It must be great to be a former footballer trying to get going in a media career.
Even if your starting point isn’t great, even if you’re not particularly good at it or suited to it, even if you do everything in your power to get early headlines and an early leg-up and end up nowhere, there is still a kernel of hope.
You can even go on Celebrity Master Chef and get knocked out in the first round and know you can still turn it around.
You can graduate to regional radio and know that it need not be the end point.
Because as long as you have one weapon in reserve you’ve got a shot.
Here’s what you do, and it’s easy. You ready for this?
Criticise Celtic. Pick a player or the manager or the fans, and hammer on a negative point. It doesn’t matter how inconsistent or irrational you sound to the rest of the world. It doesn’t matter whether you have a working, functioning, brain cell in your head. It doesn’t matter if you plainly don’t have a clue what you’re talking about.
Work based on that basic principle – that criticising Celtic gets you headlines – and you will find yourself frequently appearing in the papers.
This all Noel Whelan does. He has never written an intelligent or insightful piece of commentary on any subject. Tonight it’s Starfelt; of course it is. He’s one of the easiest targets to take a shot at in the whole of Scottish football right now.
But really, if it wasn’t him it would be some other aspect of our club.
He has twigged that there’s no easier gig than taking shots at Celtic and now that he has that’s his bread and butter, his reason for being, and it must be hard for him to think that he struggled all those years to make it when in fact the answer was so obvious this whole time.
People like Kris Boyd can grasp it.
It doesn’t take genius to work this stuff out.
Whelan’s attack on Starfelt isn’t just ignorant or stupid or an example of how former players now love nothing more than piling on and putting current stars under pressure … it’s sheer laziness, the mark of somebody who’s found the path of least resistance and is sticking to it.
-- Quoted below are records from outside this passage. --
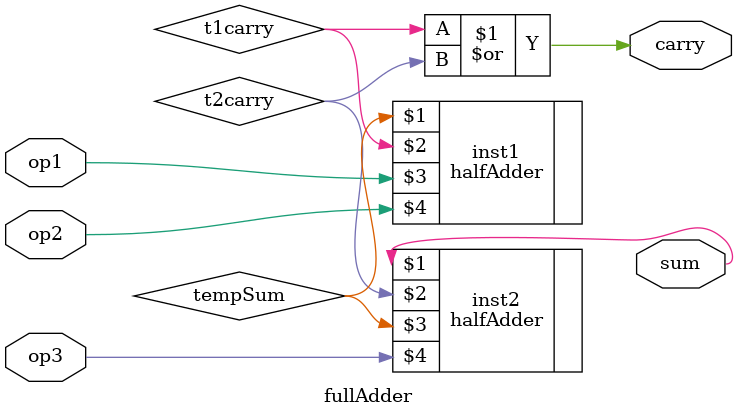
<source format=v>
/*
	K Rahul Reddy	17CO119
	Sushruth V	17CO148
	15 October 2018
*/

`include "halfAdder.v"

module fullAdder (output sum, output carry, input op1, input op2,input op3);
	wire tempSum,t1carry,t2carry;
	halfAdder inst1 (tempSum,t1carry,op1,op2);	// sum of first two bits
	halfAdder inst2 (sum,t2carry,tempSum,op3);	// calculating the sum
	assign carry = t1carry|t2carry;			// calculating the carry
endmodule

</source>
This is what has replaced talent in the punditry business.
See, Whelan, if you had talent in the first place, I daresay Celebrity Master Chef wouldn’t have been such an attractive port of call, because you wouldn’t need that to give yourself profile. If you had talent you wouldn’t need such gimmicks.
If that seems harsh it’s no more so than the feeding frenzy involving our club right now, targeting our players and our manager. These people are circling like vultures, and it requires a constant effort to combat their incessant negativity.
With folk this that’s easy to do.
Because for all they get the headlines, that tabloid writing gig still proves elusive. When Boyd has a job at a national title and you don’t that must really screw with your internal wiring. It must really eat away at the old self esteem.